Não é uma grande filme, certamente não vai entrar para a história da sétima arte, mas com certeza não é algo pelo qual pode-se passar incólume. No mínimo vale por isso -mostrar uma América profunda, como nunca antes mostrada.

Ascensão e queda de uma geração

Maio 6, 2008

Eles comem bem, têm conversas inteligentes, estão no auge do desejo sexual. Assim são as personagens do filme “O declínio do império americano”, filmado pelo canadense Denys Arcand em 1986. Grande parte da obra passa acompanhando o dia-a-dia das personagens, que se preparam para um fim de semana bucólico em uma belíssima casa de campo à beira de um lago. Todos gostam das coisas boas da vida, desde o casal adúltero, passando pelo homem que cai de amores por jovens garotas, chegando ao homossexual que se cerca de belos homens. Eles estão felizes, e a forma intensa, e até bonachona, com que se portam prova isso. Acima de tudo, eles têm todo o futuro pela frente, e, para aqueles filhos de 68, nada parece impossível. Mas Arcand ofereceu, em 2003, uma verdadeira pancada sobre os sonhos de todos eles.

“As invasões bárbaras” traz o mesmo grupo de personagens, mas desta vez em uma situação bem menos agradável: um deles está morrendo de câncer. É muito melancólico perceber como todos eles, de uma forma ou de outra, fracassaram retumbantemente em suas vidas. Uns estão sozinhos depois de uma vida de infiéis prazeres, outros estão mal casados com mulheres mais novas que pareciam uma promessa de eterna juventude, outros vivem luxos medíocres sustentados por repartições estatais esquecidas pela burocracia. Como cereja no bolo, Arcand coloca os filhos de dois personagens, com rumos bem diferentes e, certamente, contrários ao que para eles imaginavam os pais -ele, uma máquina capitalista de fazer dinheiro; ela, uma drogada viciada em heroína. Devastador. Por sinal, uma das cenas mais tristes do filme é quando o filho rico paga um trio de alunos para bajular o pai moribundo no hospital. Aquele homem, que foi um professor universitário orgulhoso de sua inteligência, agora morre não só a morte física, mas tambem a morte intelectual, na sugestão de que não deixou legado algum a seus alunos. Apenas uma das falsas visitantes, ao não aceitar o dinheiro, parece oferecer algum sinal de salvação, mas aí já é tarde…

Na parte final, eles voltam para aquela mesma casa de campo do filme, mas agora não mais para um ritual de vida, mas sim para um ritual de morte. Velhos  ressentimentos são colocados para fora, voltam as conversas inteligentes, mas o fim é inevitável. A cena da morte é mais impactante ainda quando se tem “O declínio…” em mente. Todas aquelas pessoas brilhantes agora estavam ali, e a morte de um deles é na verdade a morte de tudo o que eles antes celebraram. A morte das utopias, do, com o perdão da pretensão, “joieux de vivre”, enfim, dos sonhos que os movimentavam antes de se tornarem autômatos.
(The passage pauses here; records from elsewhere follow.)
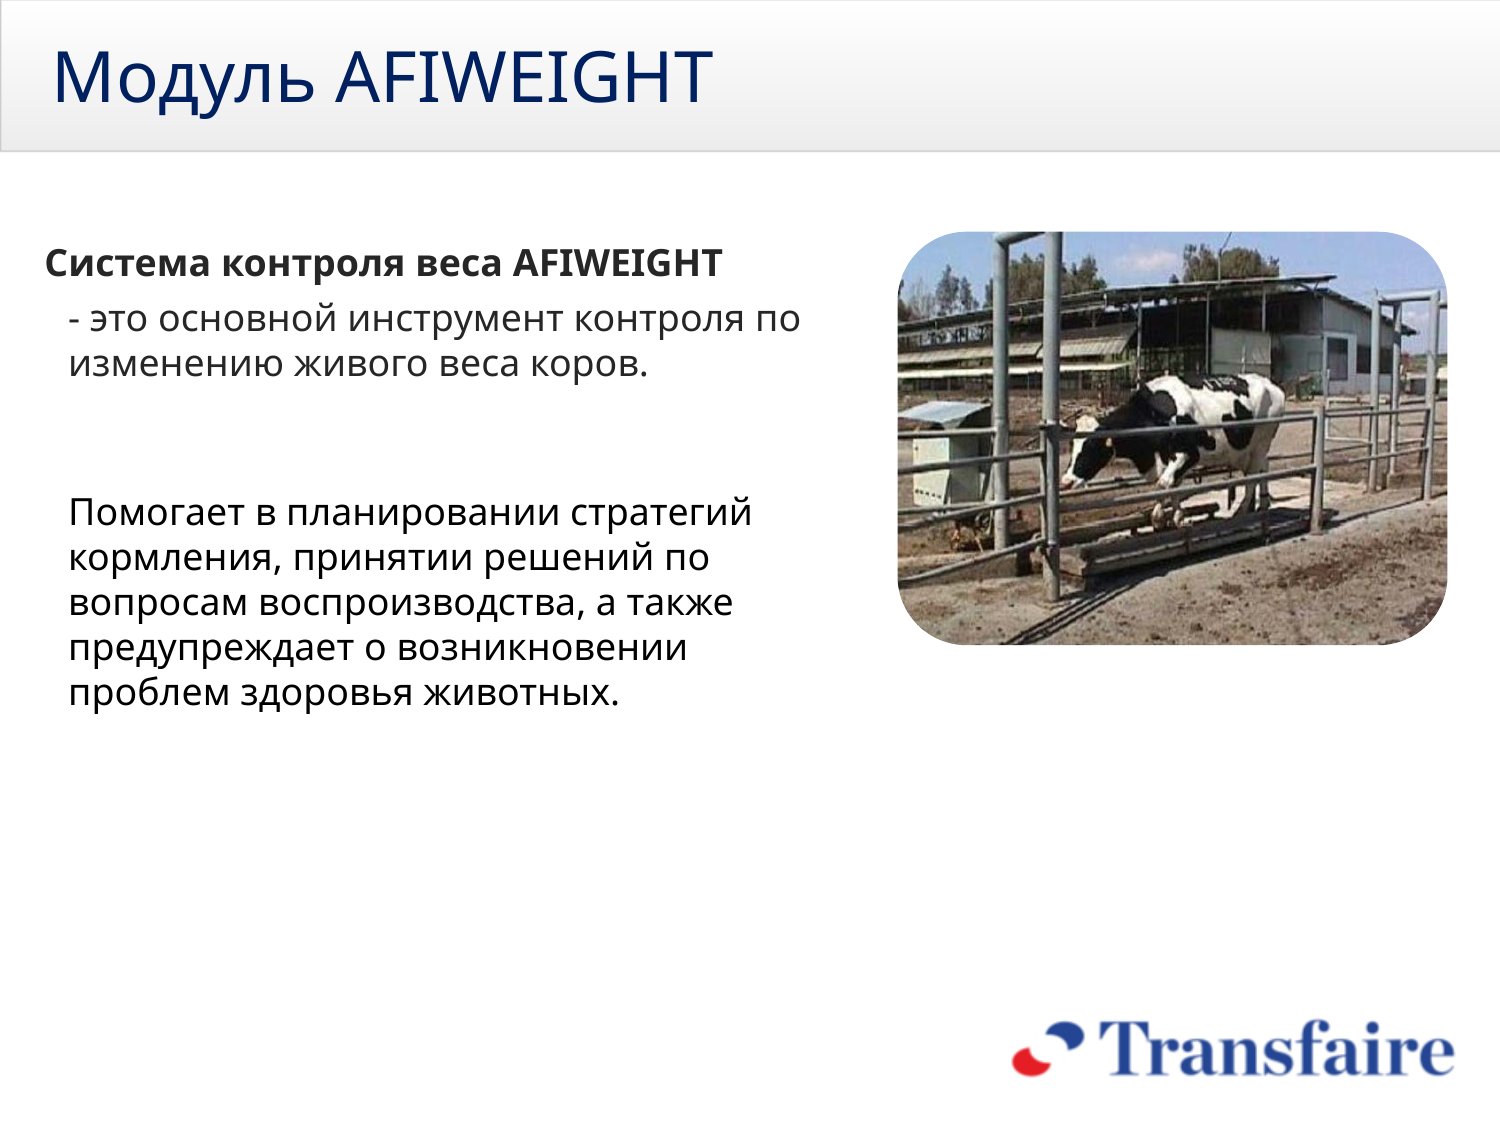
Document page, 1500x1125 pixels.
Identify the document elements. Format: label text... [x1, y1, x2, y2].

text_box Помогает в планировании стратегий кормления, принятии решений по вопросам воспроизводства, а также предупреждает о возникновении проблем здоровья животных. [53, 491, 845, 709]
text_box Система контроля веса AFIWEIGHT [29, 231, 790, 293]
picture [0, 149, 1500, 1125]
text_box - это основной инструмент контроля по изменению живого веса коров. [53, 290, 892, 387]
text_box Модуль AFIWEIGHT [0, 0, 1500, 149]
Para piorar esse sentimento de amargor total  o diretor ainda salpica aqui e ali pequenas, mas poderosas, observações, como na cena em que uma mulher avalia obras guardadas em uma igreja.
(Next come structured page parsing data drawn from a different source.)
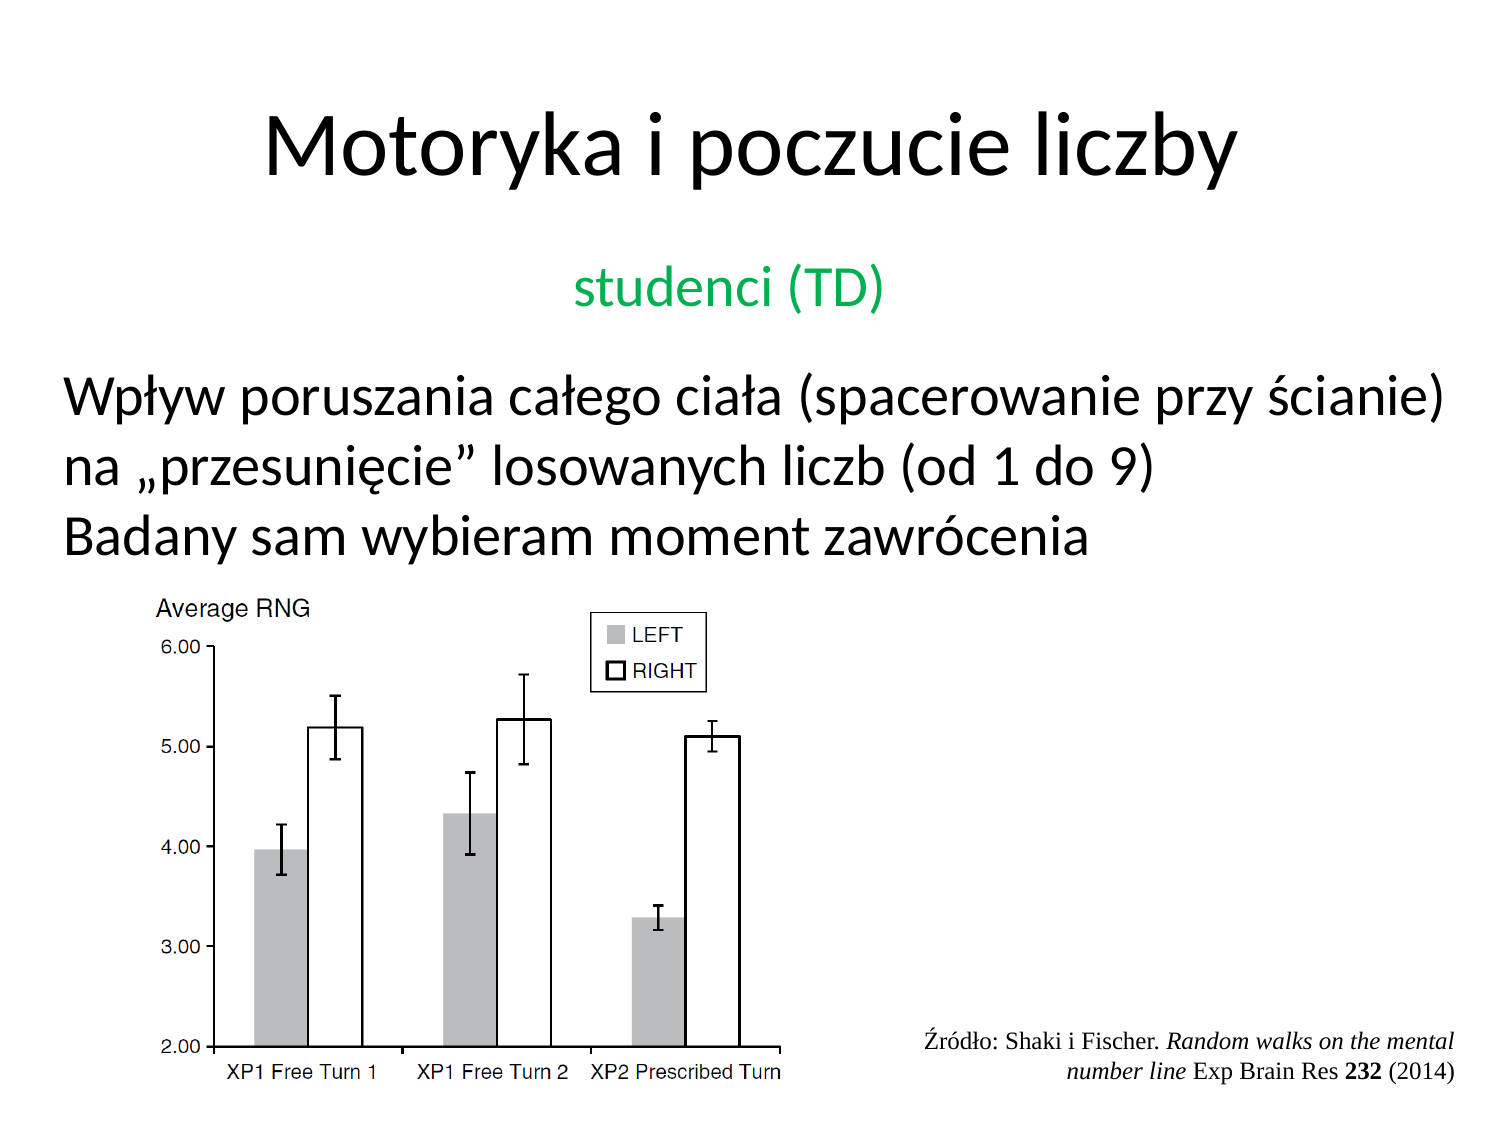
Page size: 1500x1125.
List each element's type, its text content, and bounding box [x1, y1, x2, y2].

text_box Źródło: Shaki i Fischer. Random walks on the mental number line Exp Brain Res 232 (2014) [801, 1017, 1470, 1092]
text_box Wpływ poruszania całego ciała (spacerowanie przy ścianie) na „przesunięcie” losowanych liczb (od 1 do 9) Badany sam wybieram moment zawrócenia [48, 349, 1463, 575]
text_box Motoryka i poczucie liczby [17, 45, 1485, 233]
picture [146, 585, 797, 1094]
text_box studenci (TD) [558, 240, 902, 326]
Fazendo uma bela de uma viagem, como dito antes, aqueles personagens seria jovens em 68. Nesse ponto, pode-se fazer uma ligação direta com “Os sonhadores”, de Bernardo Bertollucci, e seus personagens que conversam e transam em um apartamento de Paris, enquanto lá fora se desenrolava um dos períodos mais revolucionários do século. Aquela intelectualidade sem ação é a semente das personagens de Arcand. Realmente devastador.